When Kilcoo take to the pitch at the Athletic Grounds on Sunday in search of a second Ulster football title, the presence of one particular spectator on the sideline will provide some perspective.
Derrygonnelly are bidding to become the first Fermanagh club to lift the Seamus McFerran Cup, but they will be very much the underdogs against a Kilcoo outfit looking to retain the trophy they won for the first time themselves in 2019, following the cancellation of the 2020 competition.
While the Magpies are hoping to cement their reputation in the province, they do so fresh off the news that former county player Darragh O'Hanlon has been forced into retirement at the age of 28, the former Down captain calling it a day due to debilitating back and knee injuries.
In 2019 the Kilcoo man underwent a spinal operation which led to him having a disc removed, and after a 13-month recovery, he then sustained a cruciate ligament injury.
The recent run of success is still relatively novel for the small club, but Jerome Johnston says it is a reminder of how short a career can be.
"Darragh [pictured below] grew up playing with us, and any finals we’ve played underage and even at seniors, Darragh was always part of that," he said.
"He’s only 28, so for it to be taken away from you so quickly, it’s cruel. He was just very, very unlucky with the run of injuries that he’s had.
"You do think what a lucky position you’re in to be still playing at the minute. Injuries can come and when they come, they can lead to these things. It can end your career so we’re all very lucky to be able to participate in the match on Sunday."
Pushed all the way by Burren to secure a 10th county title in 11 years, Mickey Moran’s side eased past Ramor United before edging out the Glen after extra-time.
The 28-year-old has been in rich goal scoring form this season - he found the net in both Ulster ties - and he will be joined by brothers Ryan and Sheelan in facing down Derrygonnelly.

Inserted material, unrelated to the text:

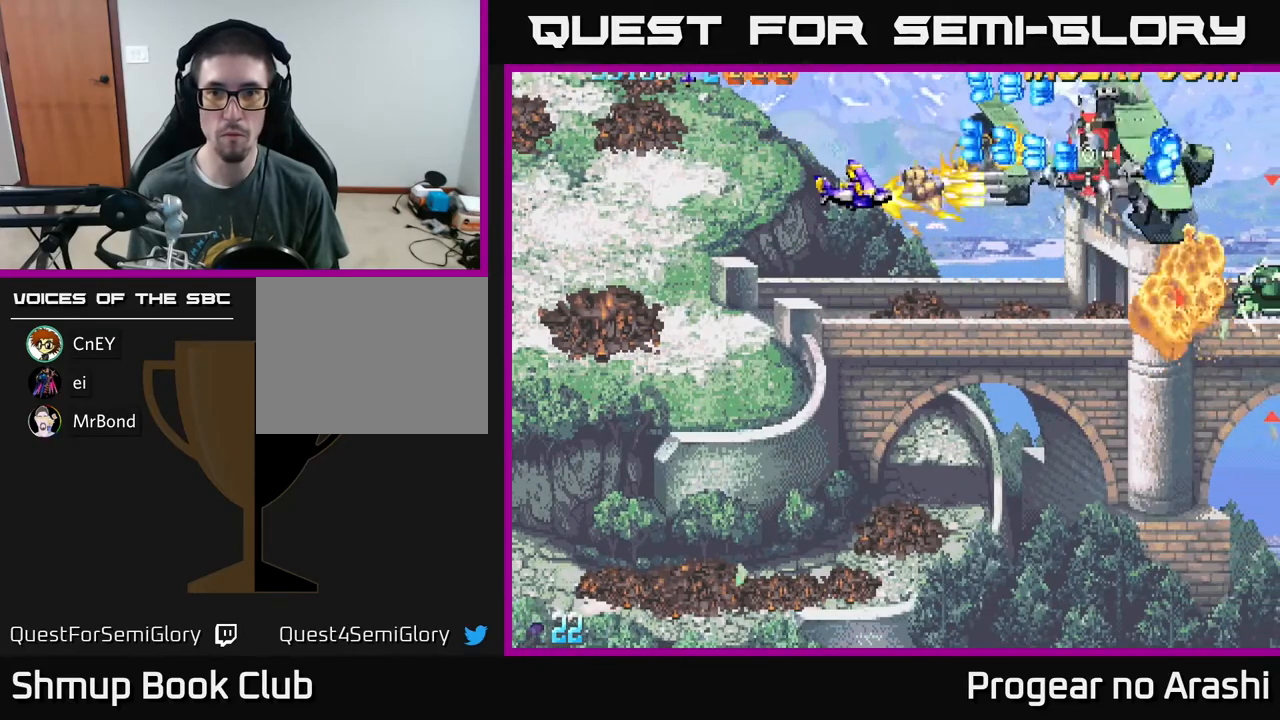
{"buttons": ["A", "DPAD_RIGHT"], "left_stick": "center", "events": [[133, "DPAD_DOWN", "up"], [133, "DPAD_LEFT", "down"], [267, "DPAD_LEFT", "up"], [283, "DPAD_DOWN", "down"], [333, "DPAD_RIGHT", "down"], [383, "DPAD_DOWN", "up"]]}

Part of the first Kilcoo team to win an U-17 provincial title, Sheelan captained Down to an U-20 Ulster title and clipped over two points in the gripping semi-final win over the Glen.

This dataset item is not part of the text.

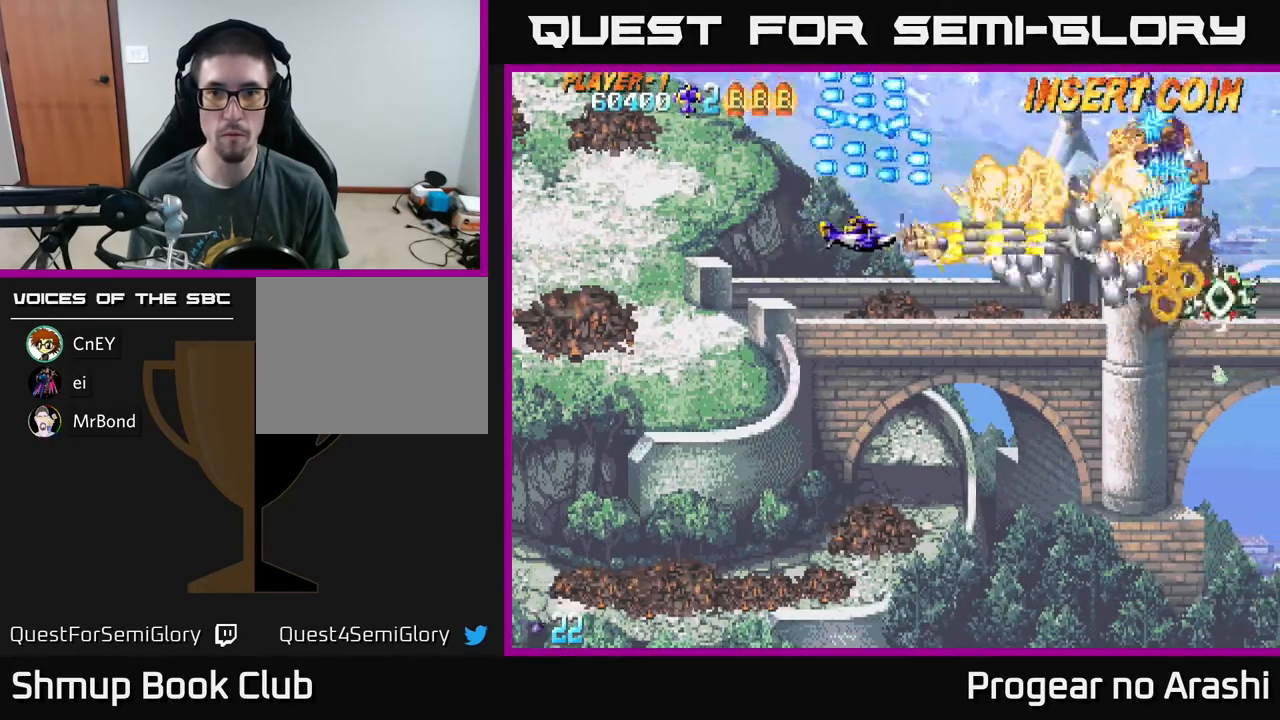
{"buttons": ["A", "DPAD_DOWN", "DPAD_RIGHT"], "left_stick": "center", "events": [[17, "DPAD_RIGHT", "up"], [33, "DPAD_UP", "down"], [100, "DPAD_LEFT", "down"], [150, "DPAD_UP", "up"], [183, "DPAD_DOWN", "down"], [183, "DPAD_LEFT", "up"], [217, "DPAD_RIGHT", "down"], [267, "DPAD_DOWN", "up"], [300, "DPAD_DOWN", "down"]]}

Another victory on Sunday would mark a special weekend for the young forward.
"His 19th birthday was the day of the All-Ireland final. That was definitely ruined so hopefully Derrygonnelly don’t ruin his 21st as well."
That final defeat to Corofin causes much introspection.
A Paul Devlin free in the 11th minute of additional time forced extra-time in Croke Park, but the Galway kingpins hit 1-05 without reply, and dreams of All-Ireland glory in a maiden final were shattered.
"We’ll look back on that in years to come and it is going to hurt and any time you’re beaten in a final, especially an All-Ireland final, it is going to stay with you for the rest of your life."
Before any ambitions of a final day appearance can be contemplated, Derrygonnelly must be accounted for. The Fermanagh side have advanced to their first decider after winning six of the last seven Fermanagh county titles.
I probably haven't have as much time to practice as I did in previous years, but sometimes that’s a good thing
They are bidding to break new ground, and their last meeting - a narrow Ulster semi-final win for Kilcoo three years ago - is an indication that it is likely to be a close encounter on Sunday afternoon.
Johnston's preparation has been different to previous seasons given the birth of his son Lar five months ago.
"I probably haven’t have as much time to practice as I did in previous years, but sometimes that’s a good thing because sometimes you can over-think when you’ve too much time and it can go the wrong way," he said.
"When you’re running after somebody and there’s 60 minutes on the clock and you’re cramping up, you’re definitely thinking, 'I would have appreciated a bit more sleep last night'."